Paracords are a must for every survivalist. They are extremely suited for outdoor use, have several uses, and can you can actually wear them as bracelets or belts. Wearing paracord ensures that you will always have access to a rope.
A Foot for an Inch
When it comes to paracord bracelets, every woven inch amounts to about a foot of cord. The standard 7-inch bracelet can usually provide as much as 7 feet of rope. Thicker weaves can provide you with more rope or you could always wear more than one bracelet. Paracord comes in many colors, so they can be as garish or as discreet as you prefer. Paracord bracelets are inconspicuous and won’t mark you as a survivalist unless you divulge their actual purpose. Replace your shoelaces with paracord; it’s supple enough for the job and you’ll get a few feet of extra rope. If you believe that you need more rope, you can weave a paracord belt. These belts can hold as much as 50 feet of rope, which you can easily unravel during emergencies.
Out in the Woods
The versatility of paracord become apparent in an outdoor survival setting. It has a breaking point of 500 lbs, which enables it to be used in the toughest situations. Paracord can be used to bind wood to make shelter, as climbing ropes, and makeshift ladders. The inside strands or guts of a paracord make excellent fishing lines, nets, and animal traps. Fires won’t be a problem since you can easily make a simple bow drill with just pieces of wood and some paracord. Hunters often use paracord in their bow grips and bow slings, but these same cords can actually be used as replacement bowstrings. Without an actual bow, you can make your own bow with willow, ash, or bamboo. Just carve and shape one into a bow and string it with your paracord. When making a makeshift bow, you should always consider adding an arrow rest (just carve it from a small piece of wood and tie it to your bow) to ensure your hands don’t get injured.
In Case of Emergencies
While they’re not the most ideal materials, paracord is still effective in certain emergency situations.
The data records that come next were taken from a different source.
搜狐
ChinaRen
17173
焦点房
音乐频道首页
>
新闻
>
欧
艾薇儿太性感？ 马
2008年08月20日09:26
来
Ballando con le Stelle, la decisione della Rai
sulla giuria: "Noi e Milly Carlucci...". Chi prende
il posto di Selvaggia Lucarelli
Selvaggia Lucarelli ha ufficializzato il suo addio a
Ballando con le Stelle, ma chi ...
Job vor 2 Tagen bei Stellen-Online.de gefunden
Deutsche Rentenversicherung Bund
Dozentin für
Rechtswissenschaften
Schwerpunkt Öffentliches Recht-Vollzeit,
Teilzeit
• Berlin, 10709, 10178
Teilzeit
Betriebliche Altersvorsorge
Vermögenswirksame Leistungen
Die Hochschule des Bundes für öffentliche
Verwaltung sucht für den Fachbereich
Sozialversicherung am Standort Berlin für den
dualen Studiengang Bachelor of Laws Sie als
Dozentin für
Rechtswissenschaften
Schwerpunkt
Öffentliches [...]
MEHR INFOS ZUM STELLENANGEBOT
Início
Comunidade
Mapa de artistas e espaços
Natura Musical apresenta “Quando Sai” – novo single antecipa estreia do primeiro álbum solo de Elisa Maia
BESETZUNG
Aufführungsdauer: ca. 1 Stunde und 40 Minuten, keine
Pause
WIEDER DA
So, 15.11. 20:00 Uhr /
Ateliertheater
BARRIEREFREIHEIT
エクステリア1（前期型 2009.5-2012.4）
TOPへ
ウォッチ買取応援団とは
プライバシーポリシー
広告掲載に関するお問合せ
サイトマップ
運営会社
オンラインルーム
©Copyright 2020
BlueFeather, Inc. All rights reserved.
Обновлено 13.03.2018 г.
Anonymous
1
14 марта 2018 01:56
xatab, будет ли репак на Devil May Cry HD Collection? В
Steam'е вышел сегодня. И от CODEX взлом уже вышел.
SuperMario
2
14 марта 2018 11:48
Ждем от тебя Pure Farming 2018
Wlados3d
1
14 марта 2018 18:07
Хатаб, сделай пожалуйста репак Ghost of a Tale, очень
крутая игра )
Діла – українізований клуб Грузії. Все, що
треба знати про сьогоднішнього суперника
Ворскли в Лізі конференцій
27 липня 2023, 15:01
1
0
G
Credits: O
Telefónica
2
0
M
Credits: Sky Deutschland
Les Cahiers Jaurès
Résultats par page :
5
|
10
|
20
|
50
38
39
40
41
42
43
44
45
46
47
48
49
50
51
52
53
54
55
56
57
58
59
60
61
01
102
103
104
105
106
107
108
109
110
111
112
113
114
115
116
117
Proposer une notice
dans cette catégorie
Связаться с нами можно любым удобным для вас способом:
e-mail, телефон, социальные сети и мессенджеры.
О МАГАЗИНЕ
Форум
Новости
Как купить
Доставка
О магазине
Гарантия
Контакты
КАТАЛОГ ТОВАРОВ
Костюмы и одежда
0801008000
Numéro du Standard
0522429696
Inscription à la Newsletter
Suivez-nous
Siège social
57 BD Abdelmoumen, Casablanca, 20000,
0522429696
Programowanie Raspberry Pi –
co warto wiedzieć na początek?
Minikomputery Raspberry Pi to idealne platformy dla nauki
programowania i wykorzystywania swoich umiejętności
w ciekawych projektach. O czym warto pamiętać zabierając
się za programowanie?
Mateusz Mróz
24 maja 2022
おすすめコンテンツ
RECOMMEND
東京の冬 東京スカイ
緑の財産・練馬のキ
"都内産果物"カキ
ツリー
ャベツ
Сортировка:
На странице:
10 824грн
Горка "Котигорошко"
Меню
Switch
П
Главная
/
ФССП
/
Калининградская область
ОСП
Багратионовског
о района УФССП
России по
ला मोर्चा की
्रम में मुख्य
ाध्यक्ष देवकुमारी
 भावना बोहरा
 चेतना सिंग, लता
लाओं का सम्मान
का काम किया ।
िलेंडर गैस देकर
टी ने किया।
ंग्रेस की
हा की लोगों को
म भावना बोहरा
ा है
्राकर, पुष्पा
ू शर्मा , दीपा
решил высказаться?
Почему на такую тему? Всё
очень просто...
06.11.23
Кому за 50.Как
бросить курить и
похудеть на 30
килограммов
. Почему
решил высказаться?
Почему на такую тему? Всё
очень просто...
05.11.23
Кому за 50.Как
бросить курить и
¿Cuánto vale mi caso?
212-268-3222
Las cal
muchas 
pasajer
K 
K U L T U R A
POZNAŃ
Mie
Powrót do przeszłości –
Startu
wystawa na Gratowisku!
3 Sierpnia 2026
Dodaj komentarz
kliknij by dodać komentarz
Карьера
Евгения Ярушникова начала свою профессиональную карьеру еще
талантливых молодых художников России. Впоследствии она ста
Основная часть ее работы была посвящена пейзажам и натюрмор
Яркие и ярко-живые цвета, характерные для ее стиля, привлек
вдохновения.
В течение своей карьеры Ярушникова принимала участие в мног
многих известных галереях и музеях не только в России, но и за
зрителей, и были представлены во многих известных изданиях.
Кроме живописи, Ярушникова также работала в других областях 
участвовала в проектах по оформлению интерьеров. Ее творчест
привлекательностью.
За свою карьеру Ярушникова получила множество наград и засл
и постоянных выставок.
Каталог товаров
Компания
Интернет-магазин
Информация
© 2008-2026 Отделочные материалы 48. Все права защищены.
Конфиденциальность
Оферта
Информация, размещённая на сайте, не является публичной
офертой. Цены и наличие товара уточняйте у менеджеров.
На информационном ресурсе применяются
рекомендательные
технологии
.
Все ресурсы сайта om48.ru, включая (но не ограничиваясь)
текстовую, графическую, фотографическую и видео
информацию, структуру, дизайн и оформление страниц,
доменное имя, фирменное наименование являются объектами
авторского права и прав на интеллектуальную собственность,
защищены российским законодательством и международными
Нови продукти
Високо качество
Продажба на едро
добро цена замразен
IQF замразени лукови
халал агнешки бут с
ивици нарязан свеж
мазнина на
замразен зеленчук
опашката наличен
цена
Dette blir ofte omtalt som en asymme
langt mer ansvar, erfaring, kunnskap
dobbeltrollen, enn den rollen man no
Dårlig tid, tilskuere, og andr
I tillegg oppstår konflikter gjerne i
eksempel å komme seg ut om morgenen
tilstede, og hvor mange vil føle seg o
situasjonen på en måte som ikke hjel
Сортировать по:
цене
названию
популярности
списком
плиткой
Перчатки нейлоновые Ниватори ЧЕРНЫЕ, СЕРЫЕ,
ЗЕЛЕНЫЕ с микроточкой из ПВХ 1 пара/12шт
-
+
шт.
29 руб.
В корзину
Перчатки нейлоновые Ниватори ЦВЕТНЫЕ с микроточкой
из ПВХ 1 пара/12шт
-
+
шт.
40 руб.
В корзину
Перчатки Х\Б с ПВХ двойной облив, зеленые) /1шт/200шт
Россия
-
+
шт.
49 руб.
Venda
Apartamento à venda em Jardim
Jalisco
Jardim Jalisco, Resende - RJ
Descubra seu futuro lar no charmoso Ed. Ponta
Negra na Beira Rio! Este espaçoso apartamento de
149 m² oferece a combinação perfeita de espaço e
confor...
Paracord can be used to easily make makeshift slings, splints, and tourniquets. Just make sure to braid the cord to make it thicker, so it doesn’t cut into the skin. Longer cords can be used to make rope stretchers in case someone in your group loses mobility or consciousness. The inside strands (guts) of paracord can be used as sutures, closing wounds and preventing excessive bleeding. If someone falls into a ditch, raging river, or quicksand, the 500-lbs breaking point of paracord allows you to make use of it as an effective safety or rescue line.
Paracord is an effective tool for every outdoorsman and survivalist. It is versatile and handy. A couple of bracelets ensure that you will always have them in your person, and they do look stylish in a rough kind of way.